Konosuba has entrenched itself as a fan favourite. The fantasy-comedy genre has been a constant for almost as long as I've been a fan of the medium, with everything from Those Who Hunt Elves to Slayers, but Konosuba seems to have an unusual level of staying power, from it's web novel roots in 2012 to a multimedia juggernaut some 12 years later.
The latest entry into the Konosuba pantheon is Love for these Clothes of Desire, a cheeky mix of visual novel and crafting RPG that sees our characters using magical artifacts to create new outfits for each of the series heroines.
Firstly, I've not seen much of Konosuba; comedy isekai aren't usually my thing, with my tastes being toward more serious examples of the genre such as Escaflowne or Shield Hero, but I was quite surprised to find out how much I knew of the series through osmosis, as I recognised the characters and knew enough about them to understand the conversations (such as why Darkness likes to throw herself into battle and why the rest of the party think she's so useless at combat - hint, she's a masochist that can't fight for toffee) but if you're completely new to the series, you're going to be completely lost here. Happily the game comes with a short slideshow to introduce the characters and the world of Konosuba, which is a lovely touch.
That said, if you know the characters already then everything here is exactly as you'd want it - the snarky back-and-forth, misfit character traits and situations are all very much on brand, and fans should find a lot to love in the story aspects of the game. Everything is presented with clear dialogue and some beautiful character illustrations to move things along.
The introduction is pretty long, with the entire premise being set up in visual novel style, so be prepared to do a lot of reading. Visual novel fans will be used to this comic book approach, but if you're looking for something to actually do, you'll be waiting a while for it.

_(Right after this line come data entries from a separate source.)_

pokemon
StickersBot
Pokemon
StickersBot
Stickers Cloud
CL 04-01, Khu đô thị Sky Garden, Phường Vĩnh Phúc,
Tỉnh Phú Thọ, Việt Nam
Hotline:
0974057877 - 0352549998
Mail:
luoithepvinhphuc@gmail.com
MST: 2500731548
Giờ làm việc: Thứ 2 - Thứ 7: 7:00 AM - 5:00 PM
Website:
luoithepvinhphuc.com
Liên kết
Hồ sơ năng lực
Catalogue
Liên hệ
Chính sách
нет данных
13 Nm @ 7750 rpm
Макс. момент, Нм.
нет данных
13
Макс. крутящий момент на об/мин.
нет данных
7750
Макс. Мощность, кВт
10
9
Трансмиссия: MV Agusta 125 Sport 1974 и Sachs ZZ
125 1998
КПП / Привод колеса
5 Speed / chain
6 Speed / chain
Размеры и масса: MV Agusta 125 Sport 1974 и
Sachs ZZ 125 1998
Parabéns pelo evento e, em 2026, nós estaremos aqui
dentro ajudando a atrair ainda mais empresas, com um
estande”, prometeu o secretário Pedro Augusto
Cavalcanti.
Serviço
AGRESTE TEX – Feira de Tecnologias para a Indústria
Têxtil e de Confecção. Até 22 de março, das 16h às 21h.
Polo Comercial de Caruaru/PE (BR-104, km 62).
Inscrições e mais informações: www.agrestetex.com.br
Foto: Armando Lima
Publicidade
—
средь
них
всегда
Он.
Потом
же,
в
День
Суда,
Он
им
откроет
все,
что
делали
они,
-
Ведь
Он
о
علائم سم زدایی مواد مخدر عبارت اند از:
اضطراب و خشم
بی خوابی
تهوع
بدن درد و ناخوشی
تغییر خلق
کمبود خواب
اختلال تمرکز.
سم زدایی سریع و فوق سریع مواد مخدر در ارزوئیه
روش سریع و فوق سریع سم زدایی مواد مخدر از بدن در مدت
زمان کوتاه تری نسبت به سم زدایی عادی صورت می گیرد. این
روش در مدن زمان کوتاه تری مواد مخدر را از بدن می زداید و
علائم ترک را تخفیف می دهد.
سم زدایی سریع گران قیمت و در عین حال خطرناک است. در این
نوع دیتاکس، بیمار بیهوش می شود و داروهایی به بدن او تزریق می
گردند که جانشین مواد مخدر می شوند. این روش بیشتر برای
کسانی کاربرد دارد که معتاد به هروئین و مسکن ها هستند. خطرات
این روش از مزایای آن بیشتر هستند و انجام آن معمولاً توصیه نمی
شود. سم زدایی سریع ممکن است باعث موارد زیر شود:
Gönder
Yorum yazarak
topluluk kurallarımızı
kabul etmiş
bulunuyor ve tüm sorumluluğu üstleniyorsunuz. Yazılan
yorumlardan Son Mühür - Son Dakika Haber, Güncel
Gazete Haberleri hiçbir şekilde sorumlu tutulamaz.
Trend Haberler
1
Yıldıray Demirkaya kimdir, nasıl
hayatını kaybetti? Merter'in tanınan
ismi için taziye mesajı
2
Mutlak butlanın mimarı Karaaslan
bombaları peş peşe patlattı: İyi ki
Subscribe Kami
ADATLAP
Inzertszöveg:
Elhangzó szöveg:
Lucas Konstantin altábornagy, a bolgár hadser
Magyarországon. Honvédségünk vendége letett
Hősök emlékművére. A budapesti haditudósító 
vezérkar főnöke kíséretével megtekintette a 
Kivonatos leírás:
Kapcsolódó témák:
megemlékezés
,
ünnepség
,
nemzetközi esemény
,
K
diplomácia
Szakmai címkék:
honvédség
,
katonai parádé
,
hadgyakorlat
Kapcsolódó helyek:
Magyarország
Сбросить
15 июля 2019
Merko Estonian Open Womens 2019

The gang have found a black tablet and gemstone while questing (badly) and take it to their friend Wiz to find out more about the magical abilities of these items. The tablet, it turns out, can create clothes with items fed to it, with each garment having the slight drawback of bestowing a curse on the person wearing it, inverting their personality. This makes Megumin proud of her small chest and derisive of those endowed with larger assets. Darkness wants to dish out punishment rather than receive it, and our useless Goddess Aqua is suddenly caring and responsible.
The original owner wants the tablet back and the thieves exiled, but there's a get-out-of-jail card to play - craft a person the outfit of their deepest desires and they'll be free of curses and consequences.
So you'll be playing dress up with cute outfits on the girls. Which is surprisingly addictive.
Each outfit will lift a curse - of course "sexy" is a theme you'll encounter often...
When it comes to gameplay, it's a time-management sim which requires you to find items to make clothing, or earn money to buy what can't be sourced elsewhere. This can be accomplished via odd jobs like babysitting and mining, all of which can be assigned to party members in order to maximise efficiency. At times, you'll need to accomplish specific tasks to unlock outfits required by the story, so you'll be chasing certain quests (such as taking on specific enemies) to attain these rarities.
Time spent on activities earn you items you'll need for outfits. Simple.
Beyond this, the game also works as a romance simulator, with Kazuma given multiple chances to pursue girls via conversations that allow three possible responses to each conversation tree - charm the lady in question and you're on your way to a date and unlocking some nice artwork. This is entirely in line with the usual anime harem tropes, so it's a chance for fans to put themselves in the hero's shoes and try their luck with an attractive cast of potential romantic interests. These paths are clearly marked out in the aforementioned slideshow, so it's a doddle to get the ending you're interested in.
Graphically the game isn't overly animated, with most of the emotion coming from the fully voiced dialogue. It's a big game too, with plenty of situations and reams of pages to tell the story. It's funny and a little pervy, just like the show, so tonally it gets things pretty much spot on.
The gameplay, such as it is, isn't terribly challenging. There's no real feeling of pressure when trying to acquire what you need, it just seems to be a case of running through the motions to get to the next stage, and that will either please you (assuming you're after a relaxing experience) or bore you rigid. In this sense the game is quite marmite, as it's barely a game in all honesty. It's entertaining and satisfying, but it's certainly not difficult.
Of course, there's more to do than just the main story, and with the large number of side-quests involving the regular cast and various side-characters, you'll likely want to create cute outfits for all the girls you meet on your travels and this expands the game's content considerably. It helps that the dialogue is well written and entertaining, so you'll certainly want to do as much as you can to generate more interactions if you're into the vibe of the game.
These are the interactions you're playing for.
Ultimately this is a game for fans that allows a tremendous amount of content creation based on your own efforts. It's a well-written, genuinely funny and slightly lewd tale that should appeal to series and genre fans alike. It's quite crazy how charming the game gets, how addictive the costume element is for gacha fans and how self-aware the game is of its own lunacy. I'm not the biggest visual novel fan in the world, but I genuinely had a great time with the title, which works perfectly on Steam Deck for those that were wondering.
The title was provide by PQube (which is just as well as it would have passed me by otherwise!)